Three weeks before election day, voters in northern Minneapolis heard from both sides of the debate on whether or not the MPD should be replaced.

MINNEAPOLIS – Residents of Minneapolis packed the North High School auditorium on Tuesday night for a 90-minute debate on whether the Minneapolis Police Department should be replaced, exactly three weeks before Election Day in races municipal council of the city.

The community forum, sponsored by the NAACP Minneapolis and the League of Women Voters Minneapolis, brought together speakers from both sides of the issue.

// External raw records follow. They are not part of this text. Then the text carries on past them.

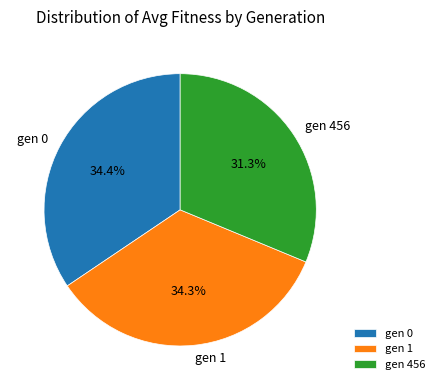

To the nearest percent, what portion does gen 456 represent?

31%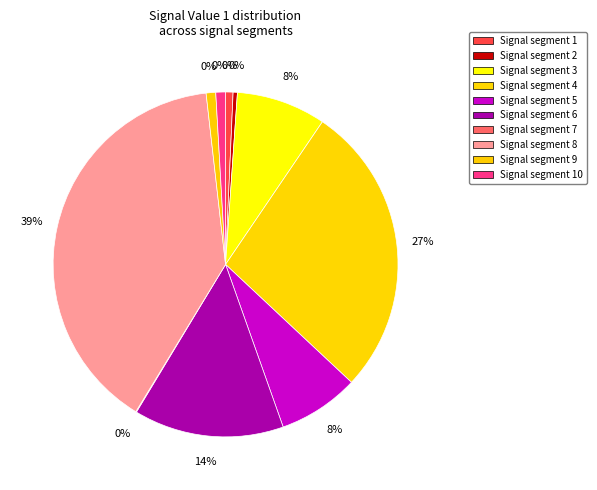

The signal segment 9 slice represents 1% of the pie. True or false?

True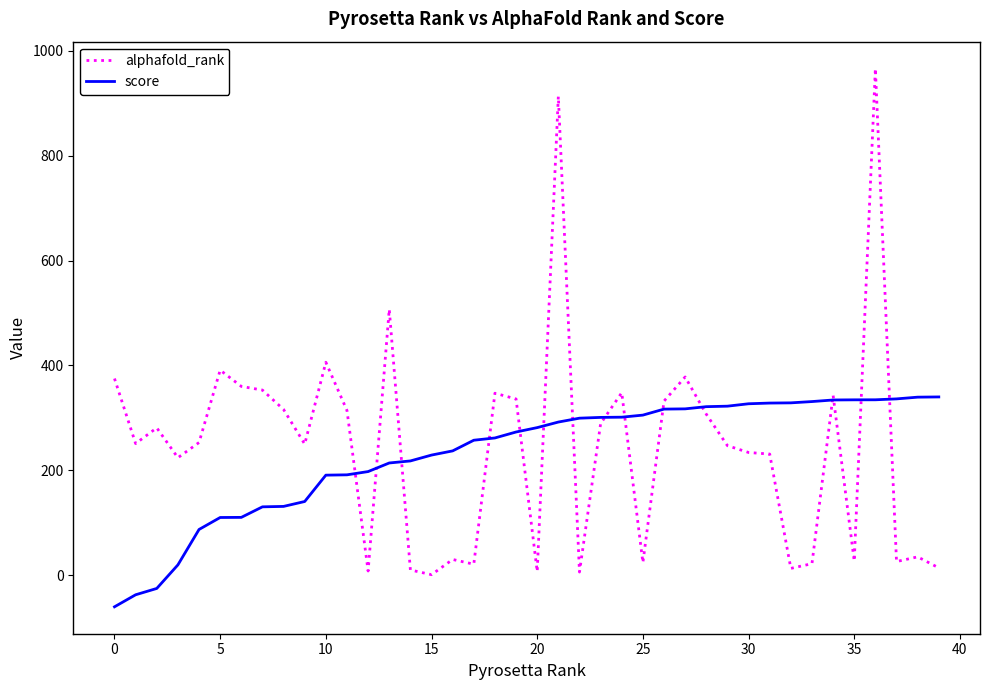

What is the greatest value displayed?

966.0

JaNaé Bates, the communications director of the Yes 4 Minneapolis group who asked to put the subject on the ballot, advocated for the proposal, while peace activist Reverend Jerry McAfee expressed concern against the measure.

If passed, the city’s question 2 would eliminate the minimum funding requirement for police personnel, give oversight of the new public security service to the mayor and city ​​council, and could include police “if necessary”.

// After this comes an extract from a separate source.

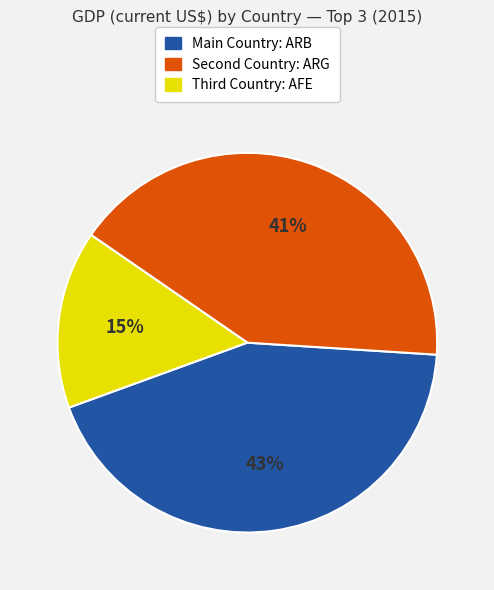

To the nearest percent, what is the difference between the largest and smallest slice percentages?

28%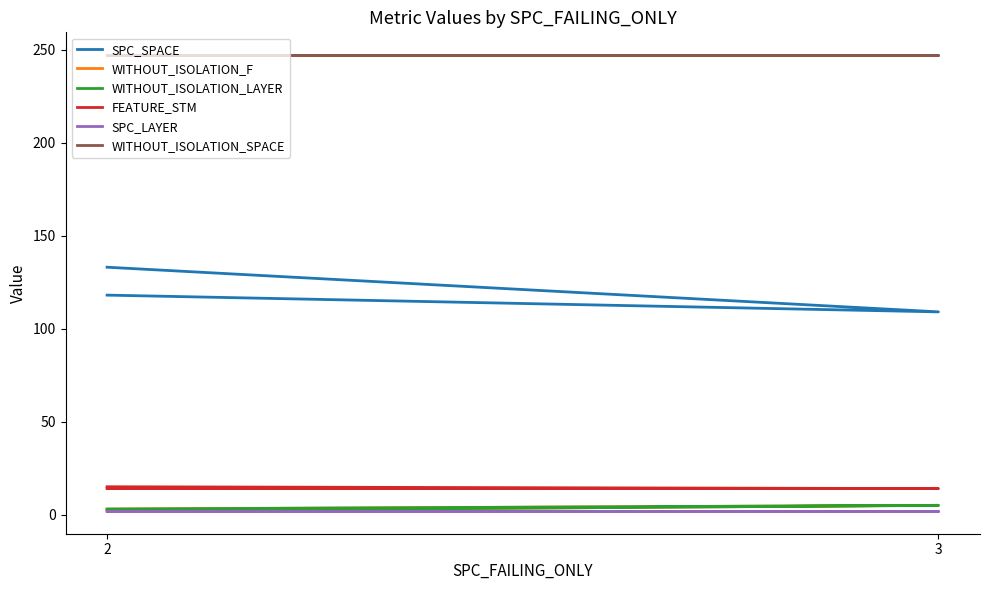

Rank the series by their maximum value, from highest to lowest.

WITHOUT_ISOLATION_SPACE, SPC_SPACE, FEATURE_STM, WITHOUT_ISOLATION_F, WITHOUT_ISOLATION_LAYER, SPC_LAYER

In his opening response, McAfee called the idea of ​​replacing MPD a “joke”, slamming the ballot question as “vague” and out of touch. As the religious leader who organized the 21 Days of Peace campaign this summer, McAfee also cited rising homicide rates as a reason not to dismantle the current police system.

“We don’t know what it’s going to do. We can’t even really answer the questions because I don’t know where it’s been done before. And I don’t want to be another test case,” McAfee said. “I did three funerals about a week ago – not a single person was 30, okay? That’s what I see.”

Bates, meanwhile, responded by saying that “the only current response from the armed police in Minneapolis has not worked.” She also insisted that the new public security ministry would still include police officers, as required by a state warrant.

However, Bates said releasing the department from city charter restrictions would provide more flexibility and give elected council members more voice over public safety.

“City council currently has no power with the police department, which means your direct representation has no power and no ability to say what should and shouldn’t protect you,” Bates said.

The debate offered voters in northern Minneapolis a chance to learn more about the ballot question, described in the introduction by North High manager Mauri Friestleben as “a matter of life and death.”

During talks with KARE 11 ahead of the forum, members of the public expressed a wide range of views on the proposal to replace MPD.

Michael Pugh, who has owned a home in North Minneapolis for about 15 years, said he plans to vote “no” on the city’s Question 2.

“My biggest concern is the way the amendment is worded. It looks like that takes the police out,” Pugh said. “And I think that’s how a lot of people are going to see it.”

Al Flowers, a longtime peace activist in Minneapolis, also said he plans to vote no because he is “nervous that we are doing something that hasn’t been thought of” and is worried about the place of Chief Medaria Arradondo in the new plan. (the question of the ballot proposes to remove a “chief” from the charter of the city).

Flowers criticized the rhetoric used by some supporters.

“To abolish, to dismantle, to fund the police, that opens the door for me to criminal activity,” said Flowers. “And we take the brunt of it.”

Near North owner Robert Huggar, however, said the proposal “was poorly worded at first.” He supports the amendment to the charter and plans to vote “yes”.

“This is about creating a Ministry of Public Security, where the chief of police would report not only to the mayor but also to the board of directors,” said Huggar. “People are just frustrated. If you look at how the area is maintained by the police department, it is in dire need of improvement. I totally agree.”

Kitty Stratton, who has lived on the North Side for about six years, agreed that the model of public safety in Minneapolis needed a new look after the murder of George Floyd.

“Minneapolis,” she said, “has an incredible opportunity to make real change for everyone in the world. “

Despite the sometimes heated debate, supporters and supporters nonetheless found common ground. Michael Pugh, one of the opponents of the measure, prefers a so-called “both / and” approach that enacts police reforms within the existing structure of the MPD.

“It seems to divide, the way we approach it, but I think at the end of the day we both want the same thing,” Pugh said. “That’s kind of how I see it.”